AWF Calls Upon African Youth to Enact Change This World Environment Day
Today, the African Wildlife Foundation (AWF) joins the world in celebrating World Environment Day. Since its establishment almost five decades ago, World Environment Day is marked on the 5th of June every year globally. Under the theme 'Time for Nature,' this year's celebrations focus on nature's role in providing the essential infrastructure that supports life on Earth and human development. Unlike the usual physical campaigns, the event will be commemorated via online platforms and webinars due to the ongoing COVID-19 global pandemic.

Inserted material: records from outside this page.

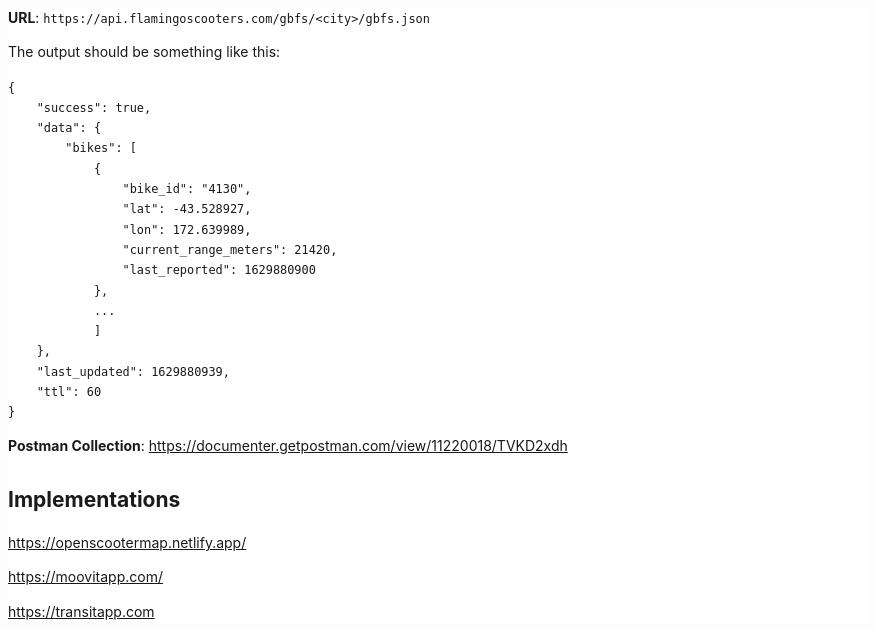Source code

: **URL**: `https://api.flamingoscooters.com/gbfs/<city>/gbfs.json`

The output should be something like this:

```
{
    "success": true,
    "data": {
        "bikes": [
            {
                "bike_id": "4130",
                "lat": -43.528927,
                "lon": 172.639989,
                "current_range_meters": 21420,
                "last_reported": 1629880900
            },
            ...
            ]
    },
    "last_updated": 1629880939,
    "ttl": 60
}
```

**Postman Collection**: https://documenter.getpostman.com/view/11220018/TVKD2xdh

## Implementations

https://openscootermap.netlify.app/

https://moovitapp.com/

https://transitapp.com
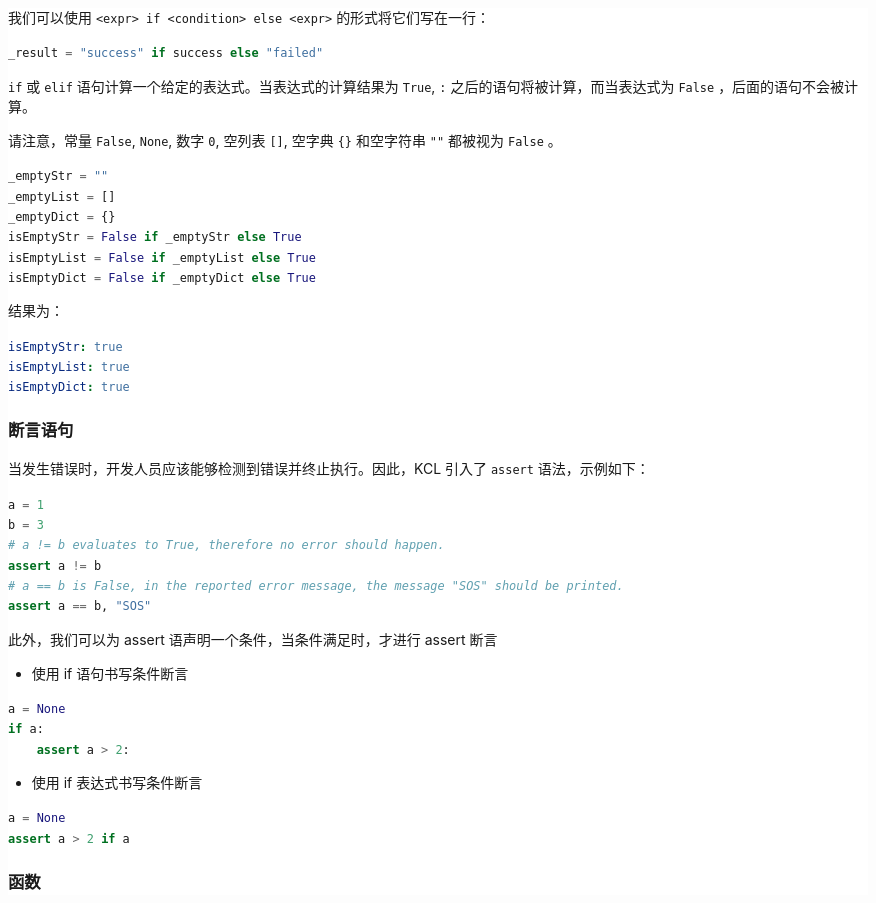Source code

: 我们可以使用 `<expr> if <condition> else <expr>` 的形式将它们写在一行：

```python
_result = "success" if success else "failed"
```

`if` 或 `elif` 语句计算一个给定的表达式。当表达式的计算结果为 `True`, `:` 之后的语句将被计算，而当表达式为 `False` ，后面的语句不会被计算。

请注意，常量 `False`, `None`, 数字 `0`, 空列表 `[]`, 空字典 `{}` 和空字符串 `""` 都被视为 `False` 。

```python
_emptyStr = ""
_emptyList = []
_emptyDict = {}
isEmptyStr = False if _emptyStr else True
isEmptyList = False if _emptyList else True
isEmptyDict = False if _emptyDict else True
```

结果为：

```yaml
isEmptyStr: true
isEmptyList: true
isEmptyDict: true
```

### 断言语句

当发生错误时，开发人员应该能够检测到错误并终止执行。因此，KCL 引入了 `assert` 语法，示例如下：

```python
a = 1
b = 3
# a != b evaluates to True, therefore no error should happen.
assert a != b
# a == b is False, in the reported error message, the message "SOS" should be printed.
assert a == b, "SOS"
```

此外，我们可以为 assert 语声明一个条件，当条件满足时，才进行 assert 断言

- 使用 if 语句书写条件断言

```python
a = None
if a:
    assert a > 2:
```

- 使用 if 表达式书写条件断言

```python
a = None
assert a > 2 if a
```

### 函数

AWF has partnered with the Innovation Village for Young African Minds (IVYAM) and the Zimbabwe Youth Biodiversity Network (ZYBN) in a virtual Youth Policy Debate. It is aimed at mobilizing African youth to raise awareness on Africa’s biodiversity and environment-related challenges.
According to the United Nations Development Program (UNDP), Zimbabwe faces multiple challenges for sustainable development associated with biodiversity loss, ecosystem degradation, and climate change consequences. These challenges coupled with public policy challenges, especially policy apathy among the youth informed the need to have this conversation.
Frederick Kumah, AWF’s Vice President for External Affairs, has a vast experience in policy and youth engagement and is the guest speaker at the event. Prior to joining AWF, he actively engaged youth at World Wide Fund for Nature’s (WWF) first African Youth Conference leading to the declaration for nature and the inception of the Africa Youth 4 Nature movement.
“The best time to start standing for nature was yesterday. The next best time is NOW. It is time for Nature. At AWF we continue to prioritize youth engagement because we believe change is inevitable with young people leading this effort speaking in unison for nature,” Fred emphasizes.
The panel comprises four African youth leaders from Zimbabwe with a wealth of knowledge on the integration of environmental policy to the mainstream society. 70 percent of Africa's population is under the age of 30 making it the youngest continent. Being the most educated generation of Africa, they have the power to impart knowledge and action change on a global scale.